Stored data entries:
····················
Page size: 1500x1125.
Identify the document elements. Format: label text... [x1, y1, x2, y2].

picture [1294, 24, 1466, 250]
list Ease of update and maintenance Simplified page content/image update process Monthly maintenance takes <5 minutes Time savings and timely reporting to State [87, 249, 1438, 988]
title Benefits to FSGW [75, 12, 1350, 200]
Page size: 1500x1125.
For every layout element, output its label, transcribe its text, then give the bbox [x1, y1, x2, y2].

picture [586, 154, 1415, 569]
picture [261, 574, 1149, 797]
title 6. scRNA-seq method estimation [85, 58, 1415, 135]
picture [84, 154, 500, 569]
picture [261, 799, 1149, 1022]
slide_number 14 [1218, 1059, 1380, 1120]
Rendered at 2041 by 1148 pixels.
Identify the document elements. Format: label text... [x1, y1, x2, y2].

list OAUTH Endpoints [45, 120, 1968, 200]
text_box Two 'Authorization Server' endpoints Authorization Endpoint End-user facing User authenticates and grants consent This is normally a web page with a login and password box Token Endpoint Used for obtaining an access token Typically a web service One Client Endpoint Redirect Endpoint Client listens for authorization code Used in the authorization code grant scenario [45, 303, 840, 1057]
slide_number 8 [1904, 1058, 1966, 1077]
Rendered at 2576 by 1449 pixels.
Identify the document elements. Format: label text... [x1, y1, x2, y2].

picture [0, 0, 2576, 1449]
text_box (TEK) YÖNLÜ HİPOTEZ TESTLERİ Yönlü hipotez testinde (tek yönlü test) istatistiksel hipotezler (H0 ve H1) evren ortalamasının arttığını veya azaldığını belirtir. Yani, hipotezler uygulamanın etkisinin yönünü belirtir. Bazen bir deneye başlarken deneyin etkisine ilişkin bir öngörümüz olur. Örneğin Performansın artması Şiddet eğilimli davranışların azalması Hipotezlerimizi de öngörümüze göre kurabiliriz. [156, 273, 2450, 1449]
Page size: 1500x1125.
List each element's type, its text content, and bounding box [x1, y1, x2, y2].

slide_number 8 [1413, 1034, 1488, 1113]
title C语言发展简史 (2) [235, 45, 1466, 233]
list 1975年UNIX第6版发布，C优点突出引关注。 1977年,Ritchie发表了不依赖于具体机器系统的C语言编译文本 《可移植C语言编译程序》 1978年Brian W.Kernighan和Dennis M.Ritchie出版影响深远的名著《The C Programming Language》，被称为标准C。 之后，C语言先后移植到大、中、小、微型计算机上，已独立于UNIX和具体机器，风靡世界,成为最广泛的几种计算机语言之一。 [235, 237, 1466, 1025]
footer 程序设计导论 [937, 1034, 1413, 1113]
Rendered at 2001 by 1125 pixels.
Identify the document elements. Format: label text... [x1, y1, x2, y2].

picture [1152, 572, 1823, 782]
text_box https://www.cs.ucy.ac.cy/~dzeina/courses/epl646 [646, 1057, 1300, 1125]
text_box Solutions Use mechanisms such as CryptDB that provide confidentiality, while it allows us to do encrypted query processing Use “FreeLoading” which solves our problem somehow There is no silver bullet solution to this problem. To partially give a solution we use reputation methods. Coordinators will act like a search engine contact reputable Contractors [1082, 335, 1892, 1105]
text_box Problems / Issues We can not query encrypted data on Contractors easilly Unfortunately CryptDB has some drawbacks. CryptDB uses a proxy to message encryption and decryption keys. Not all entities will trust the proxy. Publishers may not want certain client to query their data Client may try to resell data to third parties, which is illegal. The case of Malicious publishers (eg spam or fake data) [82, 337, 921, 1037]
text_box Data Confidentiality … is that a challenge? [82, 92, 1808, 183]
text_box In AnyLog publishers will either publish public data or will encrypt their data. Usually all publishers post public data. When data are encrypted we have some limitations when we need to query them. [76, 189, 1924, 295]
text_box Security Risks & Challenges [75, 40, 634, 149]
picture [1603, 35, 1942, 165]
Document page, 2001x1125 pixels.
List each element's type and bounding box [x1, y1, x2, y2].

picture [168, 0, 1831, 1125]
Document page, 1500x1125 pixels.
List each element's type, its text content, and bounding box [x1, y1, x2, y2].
····················
**TASK REQUIREMENTS:** The answer should be the exact lines running from the line containing "Document page, 1500x1125 pixels." to the last line of the entries, with nothing else.

**ANSWER AREA:**
Document page, 1500x1125 pixels.
List each element's type, its text content, and bounding box [x1, y1, x2, y2].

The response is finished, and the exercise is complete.